Collected data
== Segment start ==

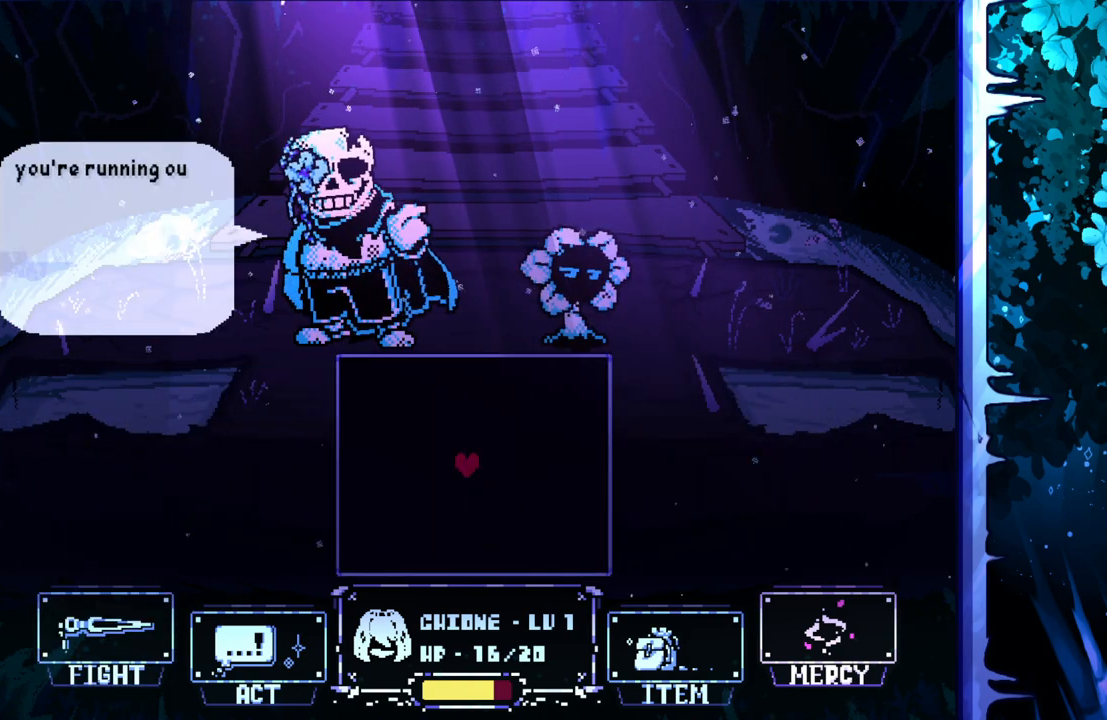
{"keys": [], "events": []}
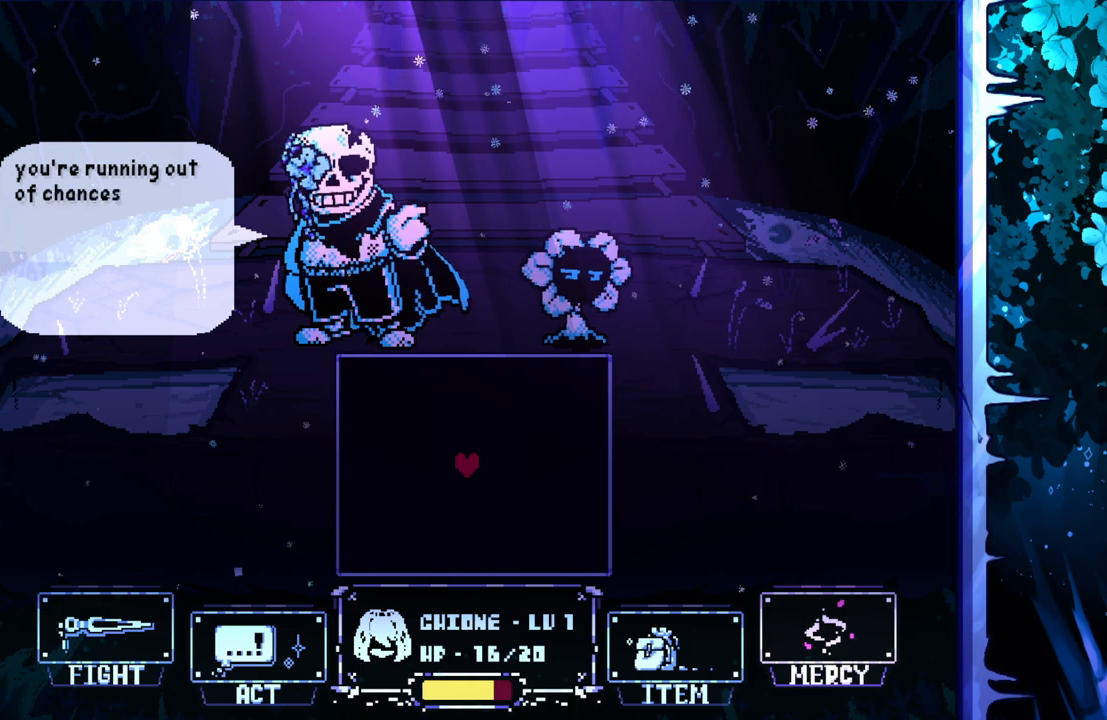
{"keys": [], "events": []}
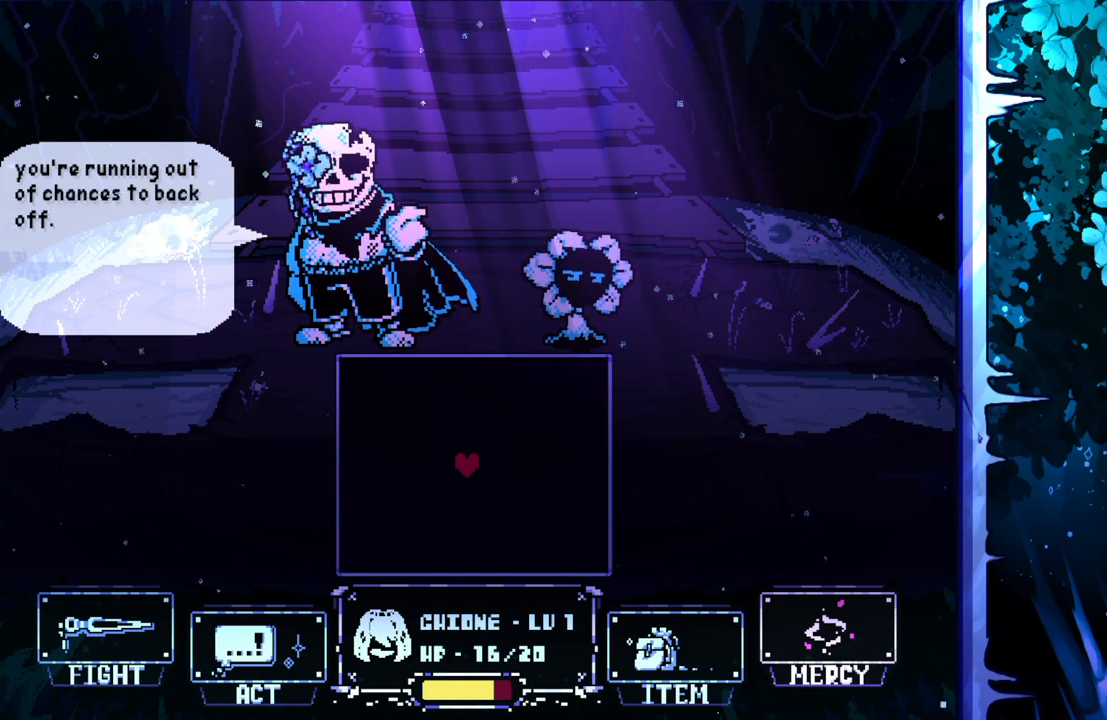
{"keys": [], "events": [[383, "z", "down"], [467, "z", "up"]]}
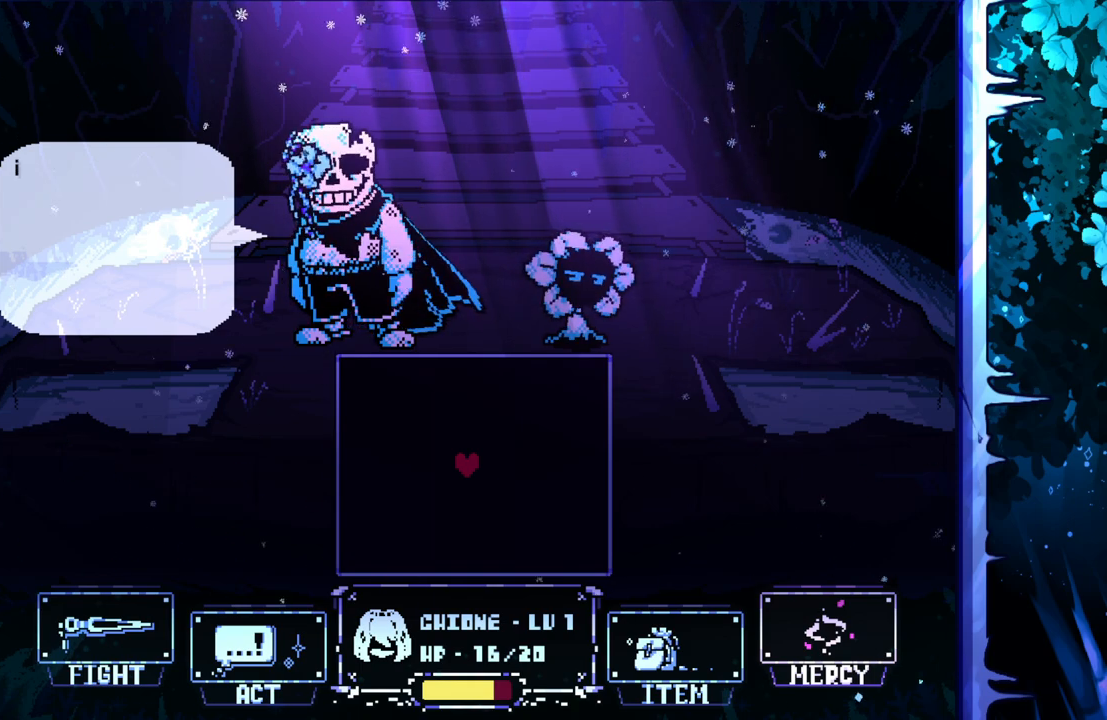
{"keys": [], "events": []}
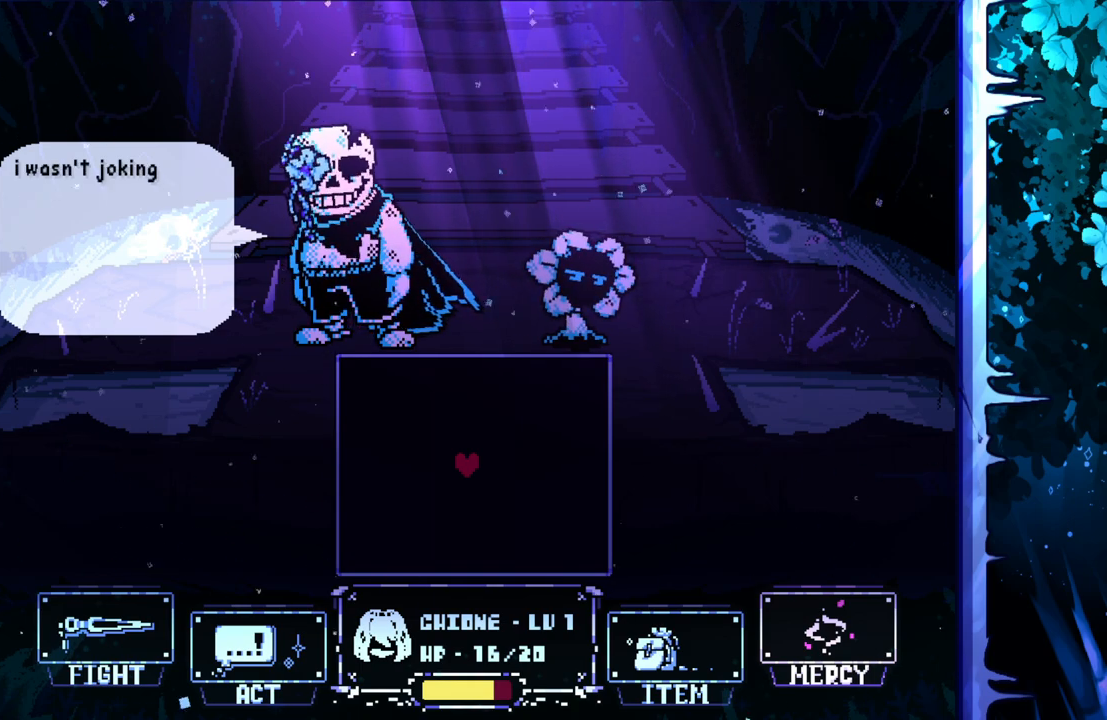
{"keys": [], "events": []}
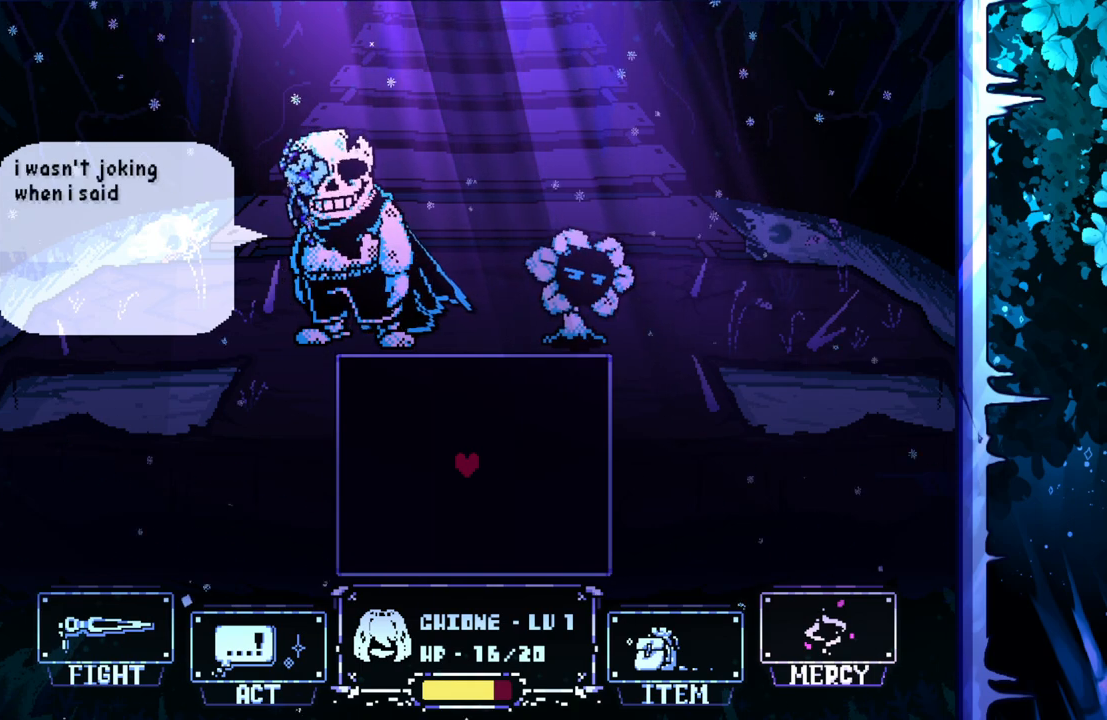
{"keys": [], "events": []}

== Segment end ==

- What to produce -
Every line of the data above should be repeated exactly. Omit the pictures.

- Problem solution -
{"keys": [], "events": []}
{"keys": [], "events": []}
{"keys": [], "events": [[383, "z", "down"], [467, "z", "up"]]}
{"keys": [], "events": []}
{"keys": [], "events": []}
{"keys": [], "events": []}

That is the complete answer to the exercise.